The current code, which I've just come across while investigating a bug, does this:

public string getMaxColumnName(SheetData aSheetData)
{
    string lLastCellReference = aSheetData.Descendants<Cell>().Last().CellReference.InnerText;
    char[] lRowNumberIndex = lLastCellReference.IndexOfAny(new char[] { '0', '1', '2', '3', '4', '5', '6', '7', '8', '9' });
    return lLastCellReference.Substring(0, lRowNumberIndex);   
}

In English: find the last cell in the sheet, get its cell reference (like "CB99"), and retrieve everything before the first digit. The problem is that the last cell in the sheet is not necessarily in the rightmost column.

I have a test sheet that is a neat, rectangular table. It has 1000 rows filling columns A through M, so the function is supposed to return the string "M". But because there is an extraneous space character in cell C1522, that's counted as the last cell, so the function reports the max column as "C".

My initial impulse was to just replace that Last() call with some kind of Max(columnNumber). However, Cell apparently does not expose an actual column number, only this composite CellReference string. I don't think I want to be doing string-splitting inside a predicate there.

Is there a way to find the sheet's rightmost column, without having to parse the CellReference of every single cell?

+1  A: 

As I understand the format, there are various cases:

  1. If the file is not generated by Excel and the worksheet contains data in a way that there are no blank rows and there are no blank column within a row, but not necesarily every row has the same number of columns (which may be the case):

    You are pretty much screwed. The format allow for rows and cells references to be ignored in this case. You have to count all cell references in each row to get the maximum.

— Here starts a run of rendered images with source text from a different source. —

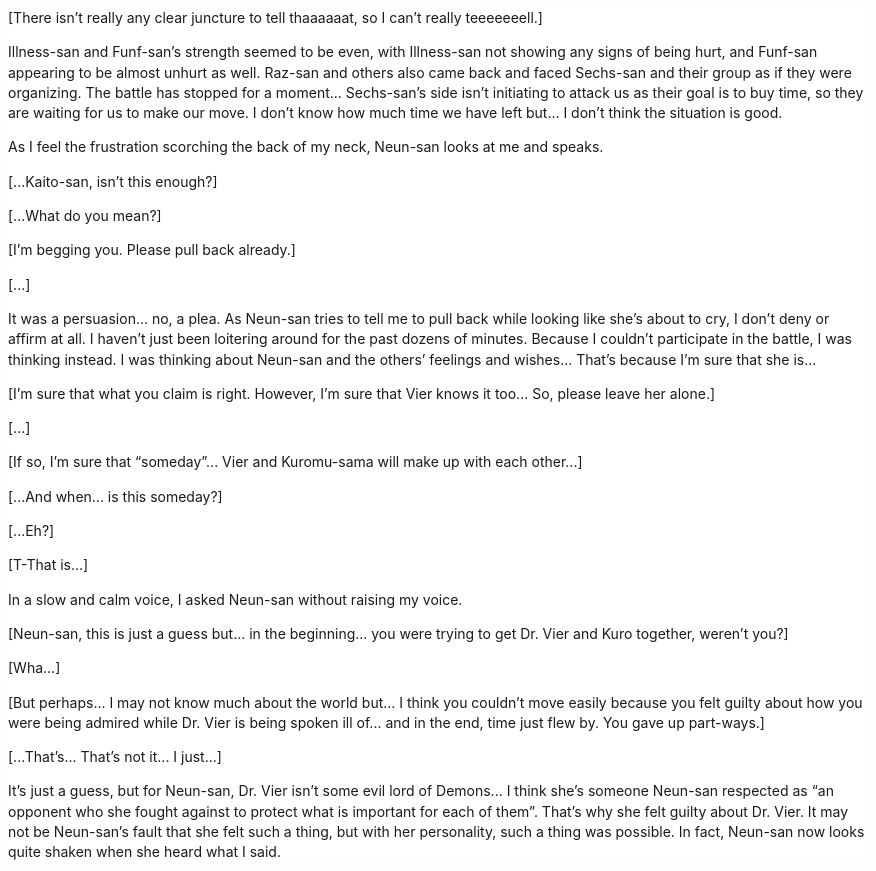 [There isn’t really any clear juncture to tell thaaaaaat, so I can’t really
teeeeeeell.]

Illness-san and Funf-san’s strength seemed to be even, with Illness-san not
showing any signs of being hurt, and Funf-san appearing to be almost unhurt as
well. Raz-san and others also came back and faced Sechs-san and their group as
if they were organizing. The battle has stopped for a moment... Sechs-san’s side
isn’t initiating to attack us as their goal is to buy time, so they are waiting
for us to make our move. I don’t know how much time we have left but... I don’t
think the situation is good.

As I feel the frustration scorching the back of my neck, Neun-san looks at me
and speaks.

[...Kaito-san, isn’t this enough?]

[...What do you mean?]

[I’m begging you. Please pull back already.]

[...]

It was a persuasion... no, a plea. As Neun-san tries to tell me to pull back
while looking like she’s about to cry, I don’t deny or affirm at all. I haven’t
just been loitering around for the past dozens of minutes. Because I couldn’t
participate in the battle, I was thinking instead. I was thinking about Neun-san
and the others’ feelings and wishes... That’s because I’m sure that she is...

[I’m sure that what you claim is right. However, I’m sure that Vier knows it
too... So, please leave her alone.]

[...]

[If so, I’m sure that “someday”... Vier and Kuromu-sama will make up with each
other...]

[...And when... is this someday?]

[...Eh?]

[T-That is...]

In a slow and calm voice, I asked Neun-san without raising my voice.

[Neun-san, this is just a guess but... in the beginning... you were trying to
get Dr. Vier and Kuro together, weren’t you?]

[Wha...]

[But perhaps... I may not know much about the world but... I think you couldn’t
move easily because you felt guilty about how you were being admired while Dr.
Vier is being spoken ill of... and in the end, time just flew by. You gave up
part-ways.]

[...That’s... That’s not it... I just...]

It’s just a guess, but for Neun-san, Dr. Vier isn’t some evil lord of Demons...
I think she’s someone Neun-san respected as “an opponent who she fought against
to protect what is important for each of them”. That’s why she felt guilty about
Dr. Vier. It may not be Neun-san’s fault that she felt such a thing, but with
her personality, such a thing was possible. In fact, Neun-san now looks quite
shaken when she heard what I said.
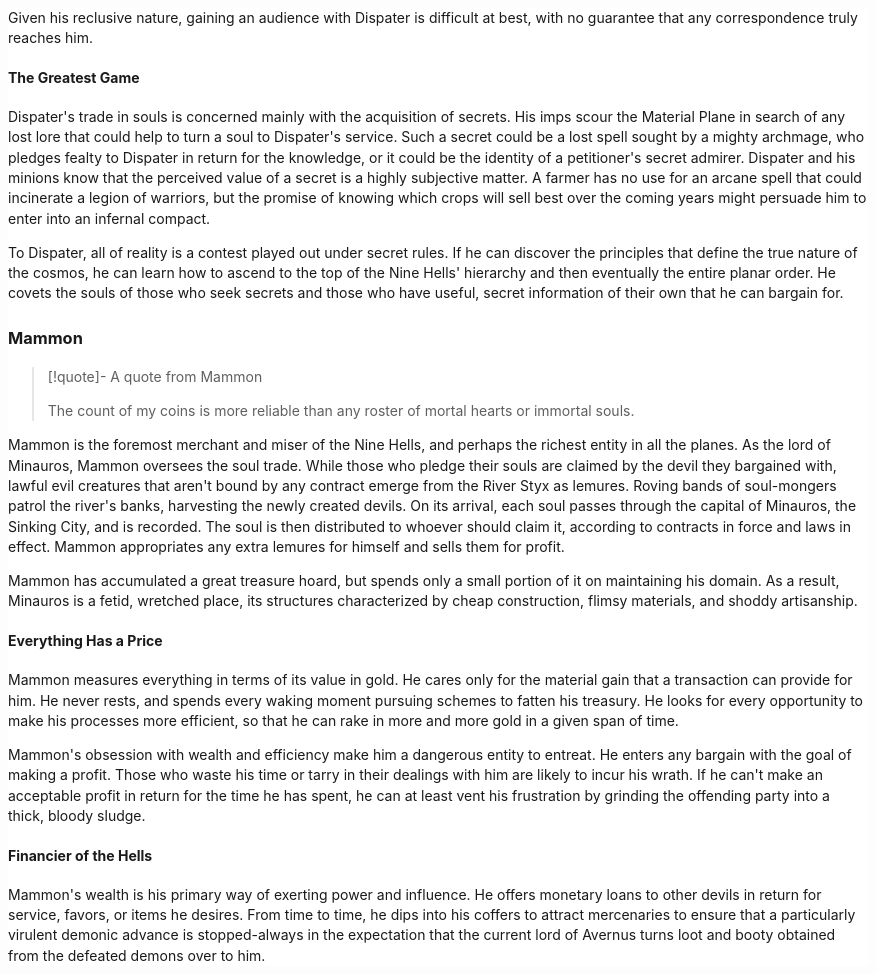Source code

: Given his reclusive nature, gaining an audience with Dispater is difficult at best, with no guarantee that any correspondence truly reaches him.

#### The Greatest Game

Dispater's trade in souls is concerned mainly with the acquisition of secrets. His imps scour the Material Plane in search of any lost lore that could help to turn a soul to Dispater's service. Such a secret could be a lost spell sought by a mighty archmage, who pledges fealty to Dispater in return for the knowledge, or it could be the identity of a petitioner's secret admirer. Dispater and his minions know that the perceived value of a secret is a highly subjective matter. A farmer has no use for an arcane spell that could incinerate a legion of warriors, but the promise of knowing which crops will sell best over the coming years might persuade him to enter into an infernal compact.

To Dispater, all of reality is a contest played out under secret rules. If he can discover the principles that define the true nature of the cosmos, he can learn how to ascend to the top of the Nine Hells' hierarchy and then eventually the entire planar order. He covets the souls of those who seek secrets and those who have useful, secret information of their own that he can bargain for.

### Mammon

> [!quote]- A quote from Mammon  
> 
> The count of my coins is more reliable than any roster of mortal hearts or immortal souls.

Mammon is the foremost merchant and miser of the Nine Hells, and perhaps the richest entity in all the planes. As the lord of Minauros, Mammon oversees the soul trade. While those who pledge their souls are claimed by the devil they bargained with, lawful evil creatures that aren't bound by any contract emerge from the River Styx as lemures. Roving bands of soul-mongers patrol the river's banks, harvesting the newly created devils. On its arrival, each soul passes through the capital of Minauros, the Sinking City, and is recorded. The soul is then distributed to whoever should claim it, according to contracts in force and laws in effect. Mammon appropriates any extra lemures for himself and sells them for profit.

Mammon has accumulated a great treasure hoard, but spends only a small portion of it on maintaining his domain. As a result, Minauros is a fetid, wretched place, its structures characterized by cheap construction, flimsy materials, and shoddy artisanship.

#### Everything Has a Price

Mammon measures everything in terms of its value in gold. He cares only for the material gain that a transaction can provide for him. He never rests, and spends every waking moment pursuing schemes to fatten his treasury. He looks for every opportunity to make his processes more efficient, so that he can rake in more and more gold in a given span of time.

Mammon's obsession with wealth and efficiency make him a dangerous entity to entreat. He enters any bargain with the goal of making a profit. Those who waste his time or tarry in their dealings with him are likely to incur his wrath. If he can't make an acceptable profit in return for the time he has spent, he can at least vent his frustration by grinding the offending party into a thick, bloody sludge.

#### Financier of the Hells

Mammon's wealth is his primary way of exerting power and influence. He offers monetary loans to other devils in return for service, favors, or items he desires. From time to time, he dips into his coffers to attract mercenaries to ensure that a particularly virulent demonic advance is stopped-always in the expectation that the current lord of Avernus turns loot and booty obtained from the defeated demons over to him.
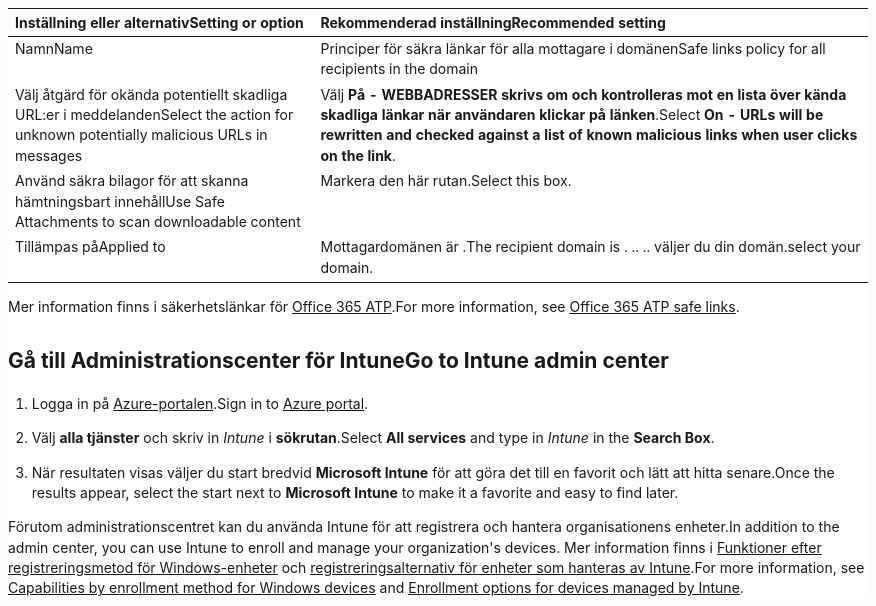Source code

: |<span data-ttu-id="3f4f9-298">**Inställning eller alternativ**</span><span class="sxs-lookup"><span data-stu-id="3f4f9-298">**Setting or option**</span></span>|<span data-ttu-id="3f4f9-299">**Rekommenderad inställning**</span><span class="sxs-lookup"><span data-stu-id="3f4f9-299">**Recommended setting**</span></span> <br/>|
|:-----|:-----|
|<span data-ttu-id="3f4f9-300">Namn</span><span class="sxs-lookup"><span data-stu-id="3f4f9-300">Name</span></span>  <br/> |<span data-ttu-id="3f4f9-301">Principer för säkra länkar för alla mottagare i domänen</span><span class="sxs-lookup"><span data-stu-id="3f4f9-301">Safe links policy for all recipients in the domain</span></span>  <br/> |
|<span data-ttu-id="3f4f9-302">Välj åtgärd för okända potentiellt skadliga URL:er i meddelanden</span><span class="sxs-lookup"><span data-stu-id="3f4f9-302">Select the action for unknown potentially malicious URLs in messages</span></span>  <br/> |<span data-ttu-id="3f4f9-303">Välj **På - WEBBADRESSER skrivs om och kontrolleras mot en lista över kända skadliga länkar när användaren klickar på länken**.</span><span class="sxs-lookup"><span data-stu-id="3f4f9-303">Select **On - URLs will be rewritten and checked against a list of known malicious links when user clicks on the link**.</span></span>  <br/> |
|<span data-ttu-id="3f4f9-304">Använd säkra bilagor för att skanna hämtningsbart innehåll</span><span class="sxs-lookup"><span data-stu-id="3f4f9-304">Use Safe Attachments to scan downloadable content</span></span>  <br/> |<span data-ttu-id="3f4f9-305">Markera den här rutan.</span><span class="sxs-lookup"><span data-stu-id="3f4f9-305">Select this box.</span></span>  <br/> |
|<span data-ttu-id="3f4f9-306">Tillämpas på</span><span class="sxs-lookup"><span data-stu-id="3f4f9-306">Applied to</span></span>  <br/> |<span data-ttu-id="3f4f9-307">Mottagardomänen är .</span><span class="sxs-lookup"><span data-stu-id="3f4f9-307">The recipient domain is .</span></span> <span data-ttu-id="3f4f9-308">.</span><span class="sxs-lookup"><span data-stu-id="3f4f9-308">.</span></span> <span data-ttu-id="3f4f9-309">.</span><span class="sxs-lookup"><span data-stu-id="3f4f9-309">.</span></span> <span data-ttu-id="3f4f9-310">väljer du din domän.</span><span class="sxs-lookup"><span data-stu-id="3f4f9-310">select your domain.</span></span>  <br/> |
   
<span data-ttu-id="3f4f9-311">Mer information finns i säkerhetslänkar för [Office 365 ATP](https://go.microsoft.com/fwlink/?linkid=2016138&amp;clcid=0x409).</span><span class="sxs-lookup"><span data-stu-id="3f4f9-311">For more information, see [Office 365 ATP safe links](https://go.microsoft.com/fwlink/?linkid=2016138&amp;clcid=0x409).</span></span>

## <a name="go-to-intune-admin-center"></a><span data-ttu-id="3f4f9-312">Gå till Administrationscenter för Intune</span><span class="sxs-lookup"><span data-stu-id="3f4f9-312">Go to Intune admin center</span></span>

1. <span data-ttu-id="3f4f9-313">Logga in på [Azure-portalen](https://portal.azure.com/).</span><span class="sxs-lookup"><span data-stu-id="3f4f9-313">Sign in to [Azure portal](https://portal.azure.com/).</span></span>

2. <span data-ttu-id="3f4f9-314">Välj **alla tjänster** och skriv in *Intune* i **sökrutan**.</span><span class="sxs-lookup"><span data-stu-id="3f4f9-314">Select **All services** and type in *Intune* in the **Search Box**.</span></span>

3. <span data-ttu-id="3f4f9-315">När resultaten visas väljer du start bredvid **Microsoft Intune** för att göra det till en favorit och lätt att hitta senare.</span><span class="sxs-lookup"><span data-stu-id="3f4f9-315">Once the results appear, select the start next to **Microsoft Intune** to make it a favorite and easy to find later.</span></span>

<span data-ttu-id="3f4f9-316">Förutom administrationscentret kan du använda Intune för att registrera och hantera organisationens enheter.</span><span class="sxs-lookup"><span data-stu-id="3f4f9-316">In addition to the admin center, you can use Intune to enroll and manage your organization's devices.</span></span> <span data-ttu-id="3f4f9-317">Mer information finns i [Funktioner efter registreringsmetod för Windows-enheter](https://docs.microsoft.com/intune/enrollment/enrollment-method-capab) och [registreringsalternativ för enheter som hanteras av Intune](https://docs.microsoft.com/intune/enrollment-options).</span><span class="sxs-lookup"><span data-stu-id="3f4f9-317">For more information, see [Capabilities by enrollment method for Windows devices](https://docs.microsoft.com/intune/enrollment/enrollment-method-capab) and [Enrollment options for devices managed by Intune](https://docs.microsoft.com/intune/enrollment-options).</span></span>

  2. If the file is not generated by Excel, but cells are populated sparse (which apparently is not the case):

    The last cell of each row holds the reference of the column it must be in the "r" attribute. You will have to convert the reference, though.

  3. If the file is generated by Excel:

    Usually, and I haven't found an Excel-generated file that doesn't, the worksheet part has a child named dimension, which has a "ref" attribute with the cell reference used by the worksheet i.e. "A1:M1001". It is only a case of using this to know the columns. Of course, it works only if the extraneous character does not come in a column after the table.

    Alternatively, every row usually, and every Excel-generated file I have seen has it, has an attribute called "spans" that has the columns that row uses. The "spans" attribute format is numeric, so in your example it would have a value "1:13" for every row in the table. Maybe you only have to check the first row this way.

Wilhelm
A: 

I have concluded that this is the wrong thing to do in the first place. The consuming code is never actually looking for the rightmost cell in the whole sheet. Generally, what it wants is the number of cells in a particular row-- either row 1, or a known table header location.

In fact, with the possible exception of rendering or printing, I can't come up with any situation where getting the whole sheet's max cell is necessary.

Therefore, I need to refactor slightly. I'm changing the function so it takes a sheet and a row index, and returns the column of the rightmost cell in that row. That is, it will now look like:

public string getMaxColumnIndex(SheetData aSheetData, int aRowIndex);

For the implementation of that, I can check the Row.Spans property when it exists, or else parse the cell reference of Row.ChildElements.Last().